The war in the south in 1780 and 1781 also provided evidence of the value of rifles. Both Morgan at Cowpens (17 January 1781) and Greene at Guilford Courthouse (15 March 1781) deployed rifle-armed militiamen where they would not have to stand unsupported against British bayonets. The earlier action at Kings Mountain, South Carolina (7 October 1780), demonstrated a different lesson, that rifle-armed frontiersmen could beat a smaller number of bayonet-armed Loyalists on steep and heavily wooded terrain utterly unsuited to any version of linear tactics. It is ironical that this victory was won over Major Patrick Ferguson, Britain's foremost exponent of the rifle. Ferguson had invented an advanced breech-loading rifle, a hundred examples of which were issued to a corps of picked marksmen during the Brandywine campaign. These weapons, which were withdrawn from service when Ferguson was wounded and the corps disbanded, supplemented the thousand Pattern 1776 muzzle-loading rifles, with twenty-eight-inch barrels, issued in 1777 to light infantry companies and a few Loyalist units to counter the American long rifle. An estimated four thousand short-barreled rifles were available to the jägers who came to America as part of the German mercenary contingents; some were personal weapons, others were standard military models.

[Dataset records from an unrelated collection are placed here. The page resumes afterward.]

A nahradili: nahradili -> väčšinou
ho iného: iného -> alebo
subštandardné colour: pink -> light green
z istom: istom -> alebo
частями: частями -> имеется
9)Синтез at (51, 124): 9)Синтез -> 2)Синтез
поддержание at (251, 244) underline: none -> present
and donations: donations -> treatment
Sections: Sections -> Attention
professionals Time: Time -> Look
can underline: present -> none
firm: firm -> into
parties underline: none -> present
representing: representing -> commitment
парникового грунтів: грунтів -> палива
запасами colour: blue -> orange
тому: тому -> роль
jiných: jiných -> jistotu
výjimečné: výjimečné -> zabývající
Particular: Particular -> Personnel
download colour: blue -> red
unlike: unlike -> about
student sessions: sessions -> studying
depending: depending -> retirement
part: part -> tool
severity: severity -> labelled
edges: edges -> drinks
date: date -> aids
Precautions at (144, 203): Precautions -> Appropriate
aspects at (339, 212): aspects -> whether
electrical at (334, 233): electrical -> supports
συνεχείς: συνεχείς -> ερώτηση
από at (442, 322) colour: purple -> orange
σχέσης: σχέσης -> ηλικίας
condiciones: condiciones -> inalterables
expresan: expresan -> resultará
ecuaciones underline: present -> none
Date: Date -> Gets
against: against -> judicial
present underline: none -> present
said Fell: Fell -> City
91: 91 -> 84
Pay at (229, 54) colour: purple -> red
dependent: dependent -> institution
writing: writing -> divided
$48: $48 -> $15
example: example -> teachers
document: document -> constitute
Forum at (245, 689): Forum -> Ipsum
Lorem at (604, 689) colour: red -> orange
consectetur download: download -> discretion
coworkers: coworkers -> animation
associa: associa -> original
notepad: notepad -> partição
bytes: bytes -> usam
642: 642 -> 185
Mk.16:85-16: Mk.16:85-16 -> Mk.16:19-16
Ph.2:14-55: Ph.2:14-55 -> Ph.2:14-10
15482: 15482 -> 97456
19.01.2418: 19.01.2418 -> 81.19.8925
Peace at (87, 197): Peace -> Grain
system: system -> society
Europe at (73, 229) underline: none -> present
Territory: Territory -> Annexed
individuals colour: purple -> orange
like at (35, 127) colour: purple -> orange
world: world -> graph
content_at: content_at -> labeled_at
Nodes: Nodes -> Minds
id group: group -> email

SEE ALSO Abercromby, Sir Robert; Bayonets and Bayonet Attacks; Cowpens, South Carolina; Cresap, Michael; Ewald, Johann von; Ferguson, Patrick; Guilford Courthouse, North Carolina; Hanger, George; Kings Mountain, South Carolina; Light Infantry; Matson's Ford, Pennsylvania; Morgan, Daniel; Muskets and Musketry; Mutiny on Prospect Hill; Simcoe, John Graves; Thompson, William; Thompson's Pennsylvania Rifle Battalion; Whitemarsh, Pennsylvania.
BIBLIOGRAPHY
Higginbotham, Don. Daniel Morgan: Revolutionary Rifleman. Chapel Hill: University of North Carolina Press, 1961.
Neumann, George C. Battle Weapons of the American Revolution. Texarkana, Tex.: Surlock Publishing Company, 1998.
Peterson, Harold L. Arms and Armor in Colonial America, 1526–1783. Harrisburg, Pa.: Stackpole, 1956.
Smith, Paul H. et al., eds. Letters of Delegates to Congress, 1774–1789. Vol. 1: August 1774–August 1775. Washington, D.C.: Library of Congress, 1976.
Washington, George. The Papers of George Washington, Revolutionary War Series. Vol. 10: June-August 1777. Edited by Philander D. Chase et al. Charlottesville: University Press of Virginia, 2000.